Bozar used a graph giving projections of the city’s expenditures against revenues going forward that showed that the last year the city could count on a surplus was in 2016-17 and even that was not certain because CalPERS has already indicated it will not meet its ongoing earnings goal this year, necessitating an even heftier contribution from the city than the assumption in Butler’s proposed 2016-17 budget. “We’re not being transparent with the public or this council,” Bozar said. “We can’t control costs but we certainly can project. That’s what we did, but we’re not sharing it with public or this council the way this is being presented tonight.”
Bozar said the city’s Fiscal Responsibility Act required that the budget make some allowance for the anticipated increased financial burden the city will have to bear to make up for CalPERS lackluster earnings performance. “You are going off the fiscal cliff according to what is not being disclosed tonight,” Bozar said. “I think we have to identify the problem before we can offer solutions.

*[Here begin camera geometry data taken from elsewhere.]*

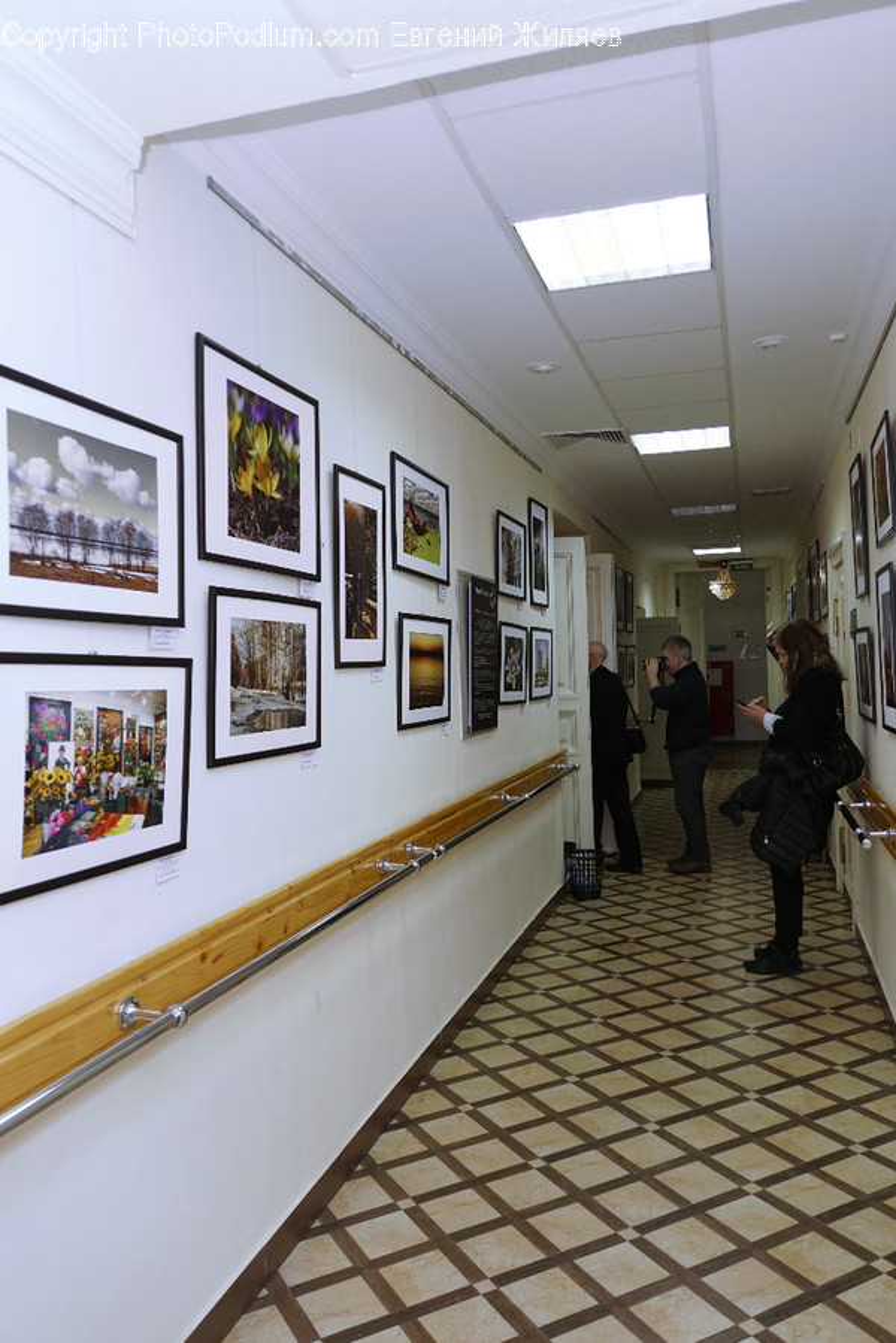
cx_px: 448
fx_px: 1008
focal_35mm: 27
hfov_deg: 47.9
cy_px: 672
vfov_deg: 67.4
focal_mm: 18
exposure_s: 1/60
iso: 320
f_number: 3.5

You have to know what your problem is and how big it is and be transparent about it, then you can come up with recommendations. So, what this is showing me is when the city manager reports things are looking good in his report to the public and us, this belies that fact. We need a plan right away.”
Not exhibiting fiscal discipline at this point, Bozar warned, was tantamount to “just kicking the can down the road. I can’t support this budget as presented. This budget should not move forward until all of this information is presented.”

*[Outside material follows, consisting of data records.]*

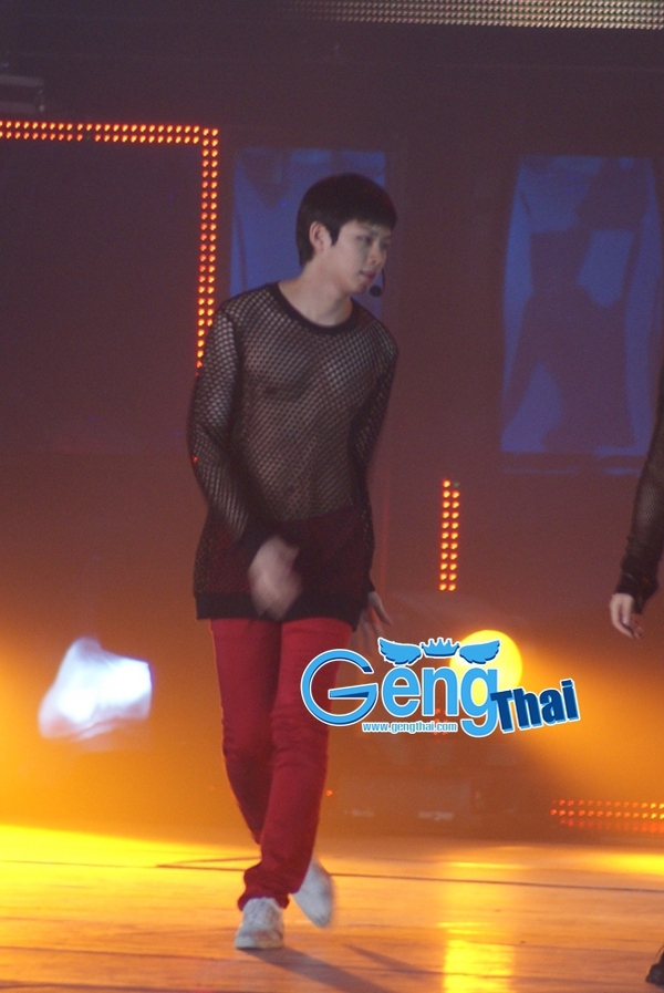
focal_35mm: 420
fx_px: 11592
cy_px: 496
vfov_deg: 4.9
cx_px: 332
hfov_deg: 3.3
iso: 400
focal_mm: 280
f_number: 5.6
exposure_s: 1/50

The balance of the council, however, consisting of Mayor Ray Musser, Stone, Gino Filippi and Carol Timm, opted to approve the budget as Butler had presented it.
Councilwoman Stone said it was time to accept the budget that Butler had presented and that he and staff had already been put through the ordeal of “a brutal four meetings.”

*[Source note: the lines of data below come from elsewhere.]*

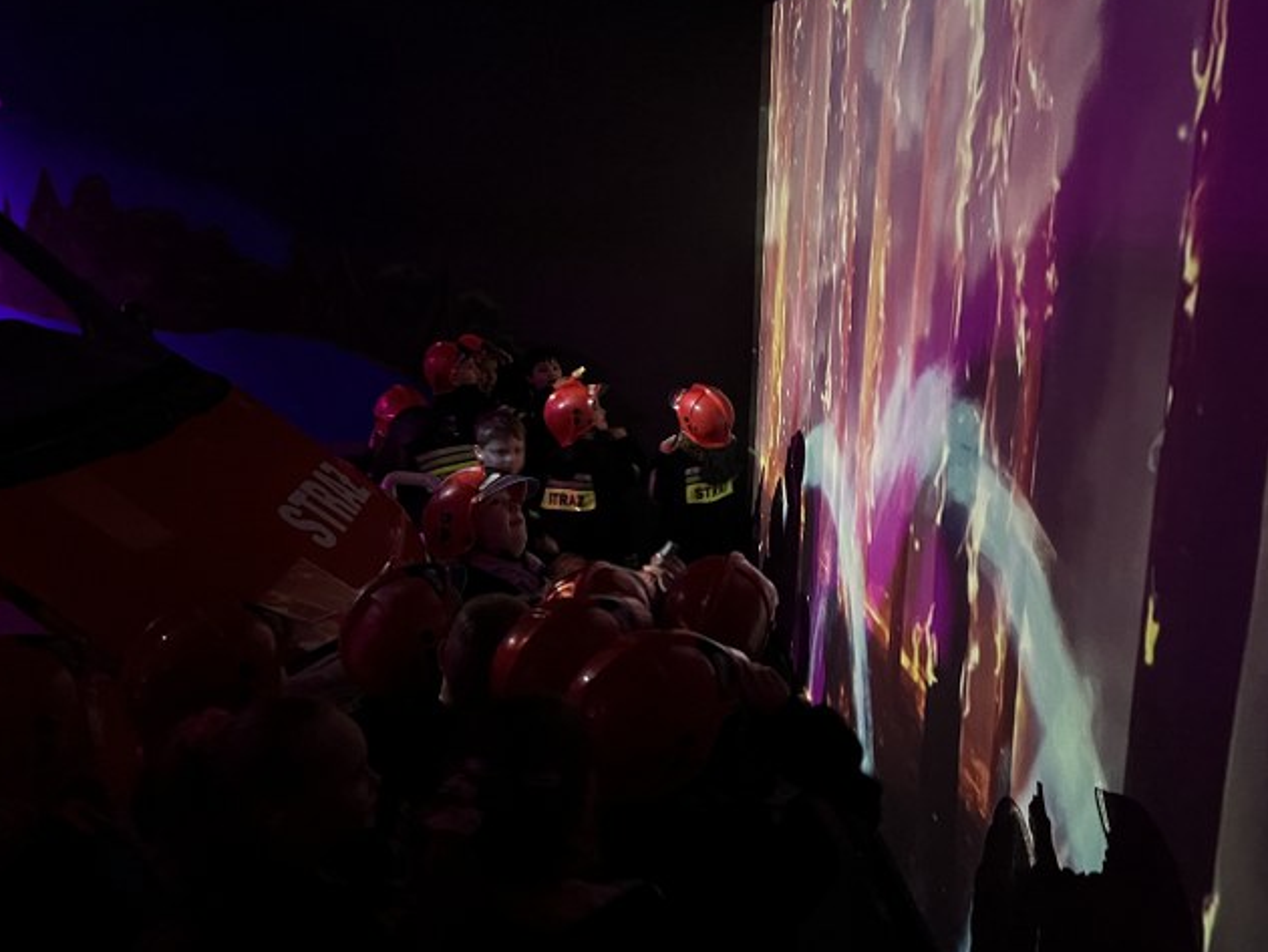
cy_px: 449
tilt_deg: -12.8
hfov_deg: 54.7
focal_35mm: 33
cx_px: 787
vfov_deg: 43.0
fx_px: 1209
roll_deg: -3.3
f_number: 1.5
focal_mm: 5.7
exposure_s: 1/25
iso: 640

Stone rejected Bozar’s call for making further reductions in the budget to ensure the city can meet its mushrooming pension costs. “I completely disagree with Glenn on this,” she said.
She said staff had gotten into the spirit of austerity by agreeing to consider treasurer Dan Morgan’s suggestion that there be “a freeze on employees for six months.” Saying that “We can beat CalPERS to the bitter end,” she indicated that the city had to simply accept that “there is nothing we can do as a city to change any of that. Sitting here and saying we’re not transparent, I don’t feel that is fair to you guys [i.e., staff] because I know you are doing your due diligence to be up front.”
The taxpayers would simply need to take up the slack of the commitment past city officials had made to provide generous retirement benefits to city employees and live with the situation, Stone indicated. She said Bozar was taking the wrong approach in trying to apply the accounting and accountability standards of the business world to local government. “Glenn, I know what you are talking about in private industry, but I’ve learned since I’ve been on the finance committee that public and private budgets are completely different animals,” Stone said in directly addressing her colleague. “I don’t see why we have to be notified every time Rod wants to do something We hired him as city manager. Let’s let him do his job.”